Giappone, esportazioni superano le attese a marzo 2026.

Nel mese di marzo le esportazioni giapponesi sono salite dell’11,7% su base annua, sette decimi meglio delle attese, toccando il valore record di 11 miliardi di yen e allungando a sette i mesi consecutivi di crescita. Si mantiene forte la domanda da Cina, Europa, Taiwan e area ASEAN, ma il dato più interessante riguarda il flusso di beni verso gli Stati Uniti: +3,4% su base annua, primo segno più da quattro mesi. Numeri migliori delle attese anche per quel che riguarda le importazioni, segnale di una domanda interna in ripresa: +10,9% contro il +7,1% atteso, sempre su base annua.

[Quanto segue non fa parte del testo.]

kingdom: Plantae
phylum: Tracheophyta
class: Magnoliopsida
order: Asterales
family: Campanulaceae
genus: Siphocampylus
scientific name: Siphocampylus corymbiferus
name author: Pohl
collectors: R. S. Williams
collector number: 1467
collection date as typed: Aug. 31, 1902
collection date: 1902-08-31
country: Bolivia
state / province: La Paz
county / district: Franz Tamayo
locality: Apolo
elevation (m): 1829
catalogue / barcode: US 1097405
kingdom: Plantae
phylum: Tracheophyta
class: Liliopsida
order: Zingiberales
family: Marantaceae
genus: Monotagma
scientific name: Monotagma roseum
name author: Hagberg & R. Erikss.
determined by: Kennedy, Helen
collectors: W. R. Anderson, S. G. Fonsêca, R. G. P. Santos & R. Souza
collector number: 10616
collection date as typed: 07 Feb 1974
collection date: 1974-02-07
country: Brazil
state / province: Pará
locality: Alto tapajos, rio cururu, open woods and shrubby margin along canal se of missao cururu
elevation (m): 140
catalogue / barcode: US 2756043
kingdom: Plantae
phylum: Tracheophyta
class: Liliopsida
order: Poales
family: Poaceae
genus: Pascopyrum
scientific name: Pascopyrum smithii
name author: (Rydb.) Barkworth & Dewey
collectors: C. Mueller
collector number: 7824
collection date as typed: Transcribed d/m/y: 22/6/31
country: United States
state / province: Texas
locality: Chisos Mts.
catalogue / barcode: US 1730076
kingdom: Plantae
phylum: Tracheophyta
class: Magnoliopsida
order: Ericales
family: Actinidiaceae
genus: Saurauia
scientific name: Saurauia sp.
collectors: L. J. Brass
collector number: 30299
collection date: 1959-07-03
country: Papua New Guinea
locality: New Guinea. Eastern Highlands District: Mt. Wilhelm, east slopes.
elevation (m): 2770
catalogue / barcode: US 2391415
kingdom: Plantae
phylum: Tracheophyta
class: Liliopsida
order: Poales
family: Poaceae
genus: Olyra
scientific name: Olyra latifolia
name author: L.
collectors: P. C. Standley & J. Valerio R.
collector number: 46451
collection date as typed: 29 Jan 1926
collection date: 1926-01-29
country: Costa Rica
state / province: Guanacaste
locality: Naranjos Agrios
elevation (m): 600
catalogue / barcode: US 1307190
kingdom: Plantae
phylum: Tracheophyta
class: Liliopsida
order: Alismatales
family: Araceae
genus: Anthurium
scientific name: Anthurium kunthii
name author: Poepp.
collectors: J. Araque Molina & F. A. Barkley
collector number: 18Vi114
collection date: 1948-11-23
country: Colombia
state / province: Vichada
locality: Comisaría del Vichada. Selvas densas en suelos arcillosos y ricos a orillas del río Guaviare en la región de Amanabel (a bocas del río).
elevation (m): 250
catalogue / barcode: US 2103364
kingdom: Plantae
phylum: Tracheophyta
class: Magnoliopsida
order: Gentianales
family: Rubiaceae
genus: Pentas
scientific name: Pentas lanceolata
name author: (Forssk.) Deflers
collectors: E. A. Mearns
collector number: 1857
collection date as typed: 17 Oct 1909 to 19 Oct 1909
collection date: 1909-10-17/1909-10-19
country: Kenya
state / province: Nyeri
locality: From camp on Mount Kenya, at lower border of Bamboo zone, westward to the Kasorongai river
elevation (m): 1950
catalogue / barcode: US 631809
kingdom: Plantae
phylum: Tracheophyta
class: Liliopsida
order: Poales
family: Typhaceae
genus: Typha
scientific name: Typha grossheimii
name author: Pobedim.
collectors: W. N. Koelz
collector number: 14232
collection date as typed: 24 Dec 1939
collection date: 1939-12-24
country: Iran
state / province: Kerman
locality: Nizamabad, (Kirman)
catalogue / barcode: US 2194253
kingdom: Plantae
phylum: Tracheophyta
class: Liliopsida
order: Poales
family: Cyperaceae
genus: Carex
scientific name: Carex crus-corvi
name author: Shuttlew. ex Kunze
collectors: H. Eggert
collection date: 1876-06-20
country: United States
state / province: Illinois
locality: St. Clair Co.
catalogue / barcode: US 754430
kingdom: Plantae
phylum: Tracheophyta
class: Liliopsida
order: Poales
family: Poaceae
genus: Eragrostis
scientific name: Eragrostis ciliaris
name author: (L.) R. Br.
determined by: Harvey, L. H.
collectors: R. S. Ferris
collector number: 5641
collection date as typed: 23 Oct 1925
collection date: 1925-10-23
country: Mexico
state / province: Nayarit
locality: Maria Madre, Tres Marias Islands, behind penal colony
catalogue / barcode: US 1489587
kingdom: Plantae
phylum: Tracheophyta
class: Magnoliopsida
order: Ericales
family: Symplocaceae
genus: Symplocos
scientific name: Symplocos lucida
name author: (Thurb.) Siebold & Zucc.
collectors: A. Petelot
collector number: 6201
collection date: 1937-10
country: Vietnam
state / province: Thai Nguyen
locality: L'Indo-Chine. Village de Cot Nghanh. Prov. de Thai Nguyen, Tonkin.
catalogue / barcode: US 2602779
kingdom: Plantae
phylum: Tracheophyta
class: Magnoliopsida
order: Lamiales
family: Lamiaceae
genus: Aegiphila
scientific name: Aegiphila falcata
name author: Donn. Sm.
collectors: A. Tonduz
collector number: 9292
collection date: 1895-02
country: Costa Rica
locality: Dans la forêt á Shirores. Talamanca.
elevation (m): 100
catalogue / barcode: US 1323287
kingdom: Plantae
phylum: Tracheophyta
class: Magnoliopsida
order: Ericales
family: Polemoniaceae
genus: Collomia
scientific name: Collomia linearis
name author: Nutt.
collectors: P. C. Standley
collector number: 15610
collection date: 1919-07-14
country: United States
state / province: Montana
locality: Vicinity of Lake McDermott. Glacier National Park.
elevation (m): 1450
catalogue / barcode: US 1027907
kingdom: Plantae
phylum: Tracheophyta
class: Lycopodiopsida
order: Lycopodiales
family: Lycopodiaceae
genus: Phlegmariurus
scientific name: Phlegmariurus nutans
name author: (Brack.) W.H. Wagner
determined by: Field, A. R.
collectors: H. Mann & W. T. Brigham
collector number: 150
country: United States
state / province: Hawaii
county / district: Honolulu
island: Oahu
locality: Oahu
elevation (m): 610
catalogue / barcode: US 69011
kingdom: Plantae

Nel complesso la bilancia commerciale rafforza il suo surplus che tocca quota 667 miliardi di yen, meno delle attese ma massimo da fine 2020.

Eurozona, peggiora ancora la fiducia dei consumatori ad aprile 2026.

Peggiora ad aprile 2026 la fiducia dei consumatori dell’Eurozona. La lettura flash del sondaggio curato dalla Commissione Europea si ferma a -20,6 punti, quattro abbondanti in meno rispetto a marzo e minimo da dicembre 2022. Le tensioni geopolitiche e gli effetti sui prezzi dell’energia frenano la propensione all’acquisto delle famiglie europee, mentre non sembra prendere quota l’ipotesi di un rialzo dei tassi; le aspettative in tal senso salgono marginalmente rispetto a marzo.